▸ **FRAGEN**
[1] Gib aus dem Forumstext zur Handhaltung alles von „Dankeschön!“ bis hinunter zu „auch nicht kennt.“ unverändert wieder.
[2] Sammle jede Zeile der Datensätze, in der die Zeichenfolge „page“ vorkommt, und gib diese Zeilen wortgetreu aus, wobei Groß- und Kleinschreibung zu beachten ist.

Falsche Handhaltung korrigieren

Chiarina, beeindruckend, daß Du Dir so viel Mühe machst!

Ich glaube aber ehrlich gesagt, daß Jeanpaul5 schon beleidigt das Weite gesucht hat...

LG,
Hasenbein
 
Oh, das hoffe ich aber nicht! :(

Aber jetzt sag mal, woher kennst du Feldenkrais und wie lässt du das in deinen Unterricht einfließen??? Ich lerne auch sehr gern dazu! :p Literaturtipps o.ä.? :p

Liebe Grüße

chiarina
 
Hi Chiarina,

bei mir fing es damit an, dass ich 2 Jahre lang wöchentlich Kurse besuchte mit Feldenkrais-Inhalten. Auch Einzelstunden selbstverständlich. Dann habe ich viel dazu gelesen und mit einem Geiger zusammen gearbeitet, der seine Feldenkraislehrerin geheiratet hat, welche ihm eine neue Körperstellung an der Geige nahe gelegt hat, mit der er nun endlich wieder spielen kann. Vorher war das Geigenspiel nur noch mit Schmerzen zu bewältigen. Da spielen selbstverständlich auch psychomotorische Dinge mit ein: man mogelt sich unter Umständen mit Schmerzen aus einer Situation, in der man etwas "nicht darf", zB erfolgreich werden (oder man würde vielleicht lieber eine andere Musikrichtung machen, in der Geige nicht zum Einsatz kommt... oder ...).

Es gibt auch Kollegen die schwören auf ihre Erfahrungen mit anderen Methoden zB NLP.
 
Dankeschön!

Liebe Chiarina,

danke für den ausführlichen Abschnitt zu meinem Problem!

Ich merke, so ein Problem im Netz zu beschreiben ist immer blöd, weil man so vieles vergisst beim Beschreiben und sich gegenseitig auch nicht kennt.

Also: mein kleiner Schüler ist erstens noch ziemlich klein von Wuchs, ca. 1,40m bloß. Das macht, dass er eigentlich noch einen kleineren Hocker braucht, um optimal zu sitzen. Ich bekomme so einen tollen Marburger Hocker leider erst zu meinem Geburtstag... Im Moment habe ich nur eine normal hohe Fußbank. Aber die ist besser als nichts. Allerdings wäre es bei seinem Niveau manchmal schön, wenn er Pedal nehmen könnte. Da kommt er dann nur heran, wenn er näher am Klavier sitzt. Was wir bei Jugend Musiziert dann nur bei einem Stück (Mussorgski Träne) gemacht haben. Da war die Nähe zum Klavier am Ende sehr hinderlich für ein gechmeidiges Armspiel, aber es ging am Ende so gut, dass die Jury entzückt von seinem Vortrag war.

Zweitens: Sein Charakter: er ist wahnsinnig introvertiert, redet fast gar nicht mit mir (daheim aber auch nicht). Man weiß nie, was er so denkt. Er schaut immer ernst, fast traurig. Das erste Mal habe ich ihn strahlen gesehen, als er seinen 1. Preis mit Weiterleitung verkündet bekam!

▸ **EXTRAHIERTE DATEN**
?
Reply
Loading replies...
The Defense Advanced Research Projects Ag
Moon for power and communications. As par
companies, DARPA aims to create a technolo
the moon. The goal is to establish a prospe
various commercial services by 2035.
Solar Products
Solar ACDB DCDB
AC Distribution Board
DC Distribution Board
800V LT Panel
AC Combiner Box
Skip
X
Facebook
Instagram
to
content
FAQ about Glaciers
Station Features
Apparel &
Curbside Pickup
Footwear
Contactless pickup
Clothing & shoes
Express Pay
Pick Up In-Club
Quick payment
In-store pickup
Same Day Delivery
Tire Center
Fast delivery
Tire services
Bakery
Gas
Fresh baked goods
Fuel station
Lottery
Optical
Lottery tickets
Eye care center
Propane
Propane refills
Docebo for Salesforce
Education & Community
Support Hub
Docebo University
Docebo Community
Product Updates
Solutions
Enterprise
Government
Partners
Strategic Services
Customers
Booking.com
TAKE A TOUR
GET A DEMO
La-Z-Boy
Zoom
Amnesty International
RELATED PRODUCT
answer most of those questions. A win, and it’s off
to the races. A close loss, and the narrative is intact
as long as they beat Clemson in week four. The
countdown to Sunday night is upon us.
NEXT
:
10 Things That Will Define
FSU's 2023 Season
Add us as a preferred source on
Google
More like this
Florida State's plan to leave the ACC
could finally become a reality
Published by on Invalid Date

* * *

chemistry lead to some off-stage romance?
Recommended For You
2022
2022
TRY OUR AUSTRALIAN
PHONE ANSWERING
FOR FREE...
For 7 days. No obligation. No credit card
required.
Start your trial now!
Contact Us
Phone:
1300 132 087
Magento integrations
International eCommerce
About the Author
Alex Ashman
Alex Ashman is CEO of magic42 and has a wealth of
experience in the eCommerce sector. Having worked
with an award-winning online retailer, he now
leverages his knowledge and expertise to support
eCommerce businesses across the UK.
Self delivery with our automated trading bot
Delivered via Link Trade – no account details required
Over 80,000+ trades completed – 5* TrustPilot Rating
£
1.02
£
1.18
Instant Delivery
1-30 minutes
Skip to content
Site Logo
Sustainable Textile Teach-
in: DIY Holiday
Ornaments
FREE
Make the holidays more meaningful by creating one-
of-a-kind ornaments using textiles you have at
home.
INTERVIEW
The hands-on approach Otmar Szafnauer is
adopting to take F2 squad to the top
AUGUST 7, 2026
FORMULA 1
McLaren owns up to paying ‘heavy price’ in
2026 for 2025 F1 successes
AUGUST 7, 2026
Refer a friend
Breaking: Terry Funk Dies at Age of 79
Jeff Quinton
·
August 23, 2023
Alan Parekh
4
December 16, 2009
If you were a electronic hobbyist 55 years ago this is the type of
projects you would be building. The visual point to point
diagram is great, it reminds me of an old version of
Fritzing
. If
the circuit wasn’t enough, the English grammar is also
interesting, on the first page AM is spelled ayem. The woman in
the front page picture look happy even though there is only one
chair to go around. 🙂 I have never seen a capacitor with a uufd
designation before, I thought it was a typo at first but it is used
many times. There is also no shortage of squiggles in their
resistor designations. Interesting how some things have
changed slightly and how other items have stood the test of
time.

▸ **ANTWORTEN UNTEN**
[1]
Dankeschön!

Liebe Chiarina,

danke für den ausführlichen Abschnitt zu meinem Problem!

Ich merke, so ein Problem im Netz zu beschreiben ist immer blöd, weil man so vieles vergisst beim Beschreiben und sich gegenseitig auch nicht kennt.

[2]
interesting, on the first page AM is spelled ayem. The woman in
the front page picture look happy even though there is only one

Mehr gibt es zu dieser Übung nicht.